A arquitetura escolar, além de ser um programa invisível e silencioso que 
cumpre determinadas funções culturais e pedagógicas, pode ser instrumentada 
também no plano didático, toda a vez que define o espaço em que se dá a 
educação formal (...). (ESCOLANO, 1998, p. 47). 
 Em um país como o Brasil, a arquitetura escolar é privilegiada em escolas de classes dominantes, isso 
resulta em péssimas condições da arquitetura de escolas públicas, não apenas em bairros periféricos, mas em zonas 
rurais e em comunidades indígenas mais afastadas, onde vemos escolas em situações precárias. Não podemos 
romantizar a realidade de profissionais da educação que, inclusive antes de pandemia, não tem acesso a 
equipamentos e materiais adequados para receber os alunos. 

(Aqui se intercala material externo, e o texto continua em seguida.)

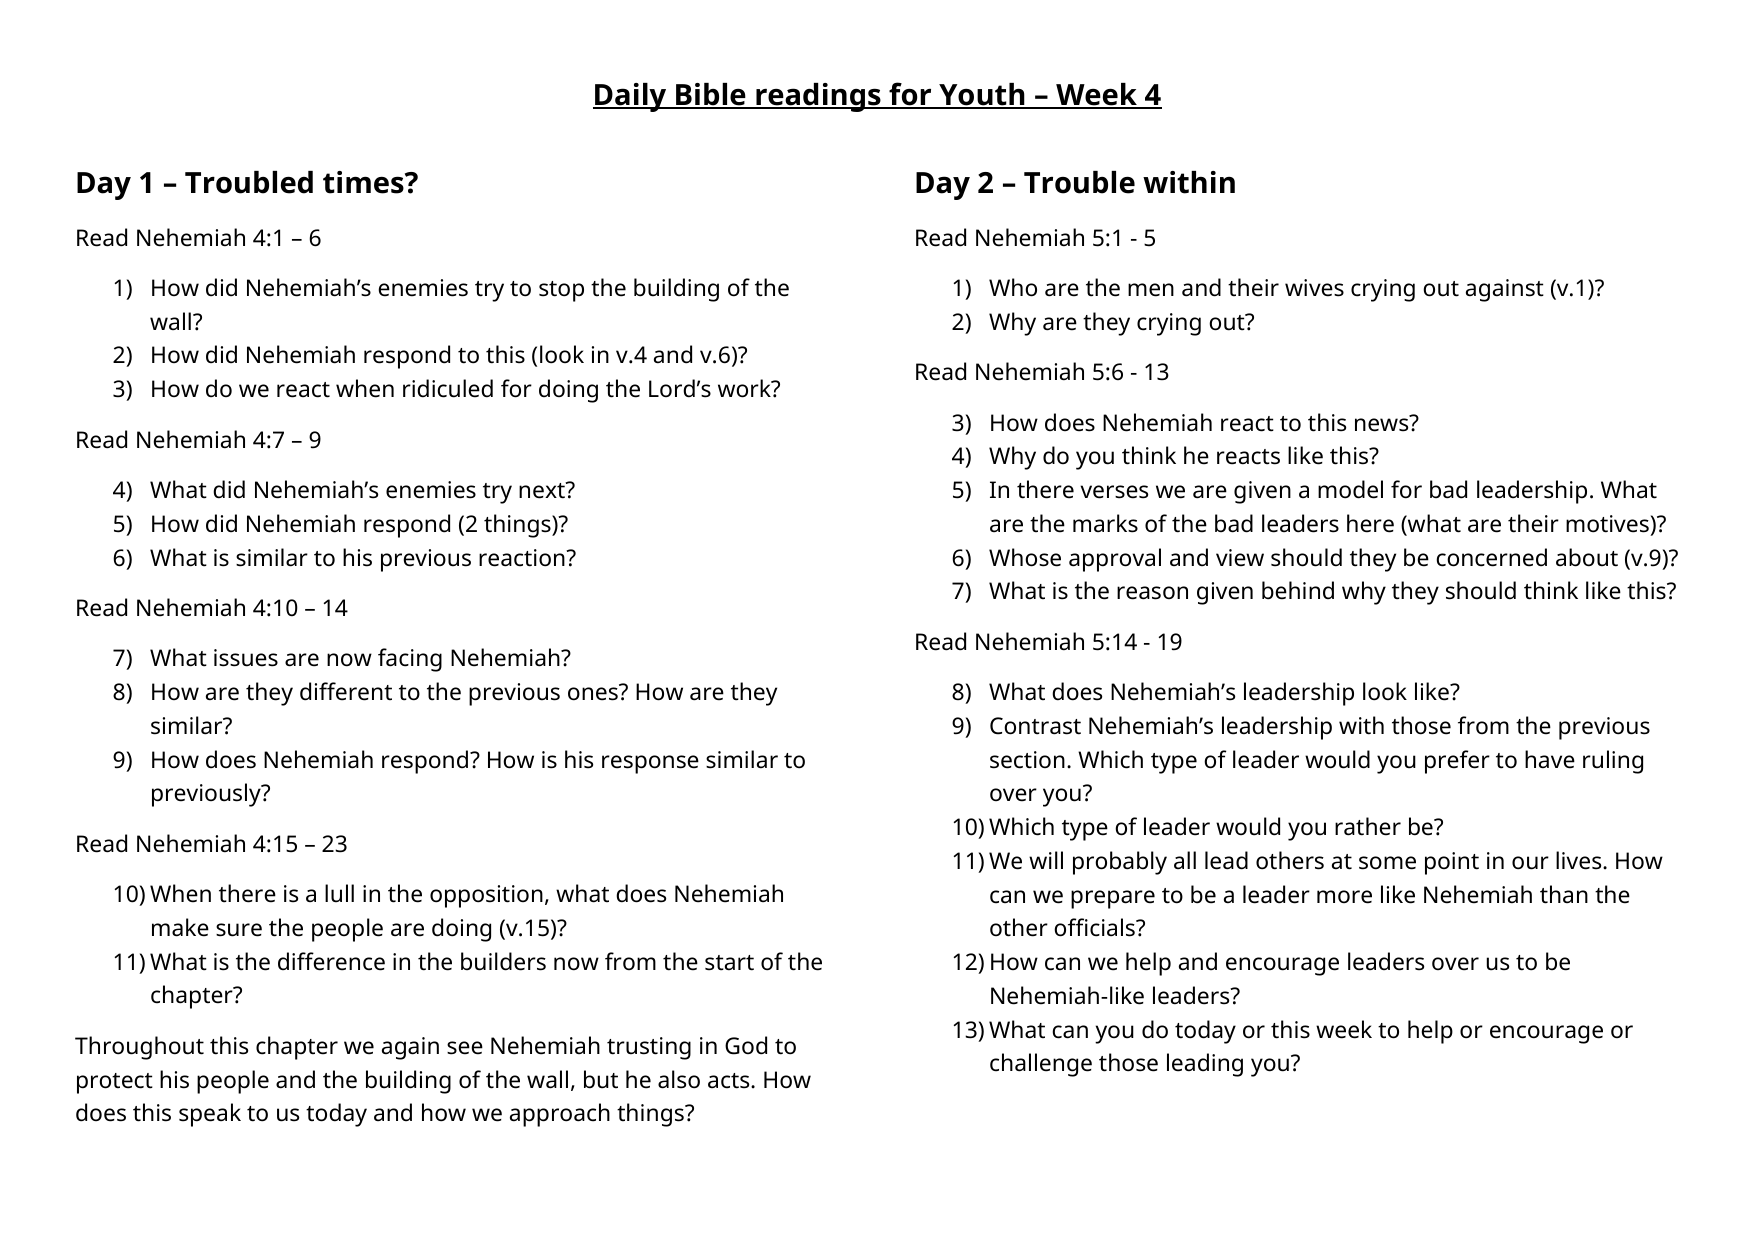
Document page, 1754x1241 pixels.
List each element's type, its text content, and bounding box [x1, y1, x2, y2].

 Fui aluna de ambas as escolas trabalhadas no relatório. Na E.E. Professor Manoel Ciridião Buarque, havia 
um laboratório de ciências, porém ele nunca foi usado pelas turmas mais novas, já que a escola perdeu o patrocínio 
que recebia para manter o laboratório. Já no Colégio Canello Marques, tive o privilégio de ter aulas práticas 
constantes no laboratório, onde realizávamos experimentos, inclusive que eram solicitados pela apostila utilizada 
na escola como uma atividade complementar ao conteúdo de sala. 
 Podemos observar constantemente o comentário referente a escolas públicas que parecem “prisões”, seria 
isso proposital? A intensão de manter a classe dominada no mesmo status, é nítida. 
A arquitetura escolar é também por si mesma um programa, uma espécie de 
discurso que institui na sua materialidade um sistema de valores, como os de 
ordem, disciplina e vigilância, marcos para a aprendizagem sensorial e motora 
e toda uma semiologia que cobre diferentes símbolos estéticos, culturais e 
também ideológicos. (ESCOLANO, 1998, p. 26). 
Conclusão 
 A partir dos dados coletados, uma reformulação sobre a educação é mais do que urgente, 
uma reformulação mais inclusiva. Durante a pandemia, podemos observar como as 
desigualdades sociais – e não somente essas – se fortaleceram nesse período. O acesso ao ensino 
remoto é mínimo, e cada vez mais temos crianças e jovens de classes dominadas extremamente 
distantes da educação. A precarização do ensino e a qualidade de trabalho dos professores, 
infelizmente, não são pautas recentes. 
 No ensino público de todo o Brasil podemos ver mobilizações constantes de docentes 
e alunos pela melhor qualidade de trabalho e ensino nas escolas. Precisamos nos posicionar 
contra um governo que não nos apoia e não valoriza a educação brasileira, principalmente o 
ensino de História, e contra o atual presidente da República que deseja evitar ao máximo que o 
povo brasileiro conheça sua história. 
 Podemos concluir com base na pesquisa, que as professoras ressaltam a diminuição de 
aproveitamento dos alunos no conteúdo disponibilizado, mas vale ressaltar que a cultura 
individual de cada escola também reflete diretamente nesses dados, reforçando as diferenças de 
recursos e experiências de uns para os outros. 
Bibliografia 
CHERVEL, André. História das disciplinas escolares: reflexões sobre um campo de pesquisa. 
in Teoria & Educação. 1990. 
ESCOLANO, Agustín. Arquitetura como programa. Espaço, escola e currículo. in VIÑAO, 
Antonio e ESCOLANO, Agustín. Currículo, espaço e subjetividade: a arquitetura escolar como 
programa. RJ: DP&A, 1998. 
SILVA, Tomaz Tadeu da. Documentos de Identidade: uma introdução às teorias do currículo. 
Belo Horizonte: Autêntica, 1999. 
VIÑAO FRAGO, Antonio. Sistemas educativos, culturas escolares e reformas. Portugal, 
Mangualde: Edições Pedago, 2007. 
VINCENT, Guy; LAHIRE, Bernard e THIN, Daniel. Sobre a história e a teoria da forma 
escolar. Educação em Revista, Belo Horizonte, v. 33, pp. 7-48, jun. 2001. 
Fontes documentais 
Em quarentena: 83% dos professores ainda se sentem despreparados para o ensino virtual. 
Instituto Península. 27 de maio de 2020. Disponível em 
<://https://www.institutopeninsula.org.br/em-quarentena-83-dos-professores-ainda-se-sentem-
despreparados-para-ensino-virtual-2/>. Último acesso em 05 de outubro de 2020, às 20:10.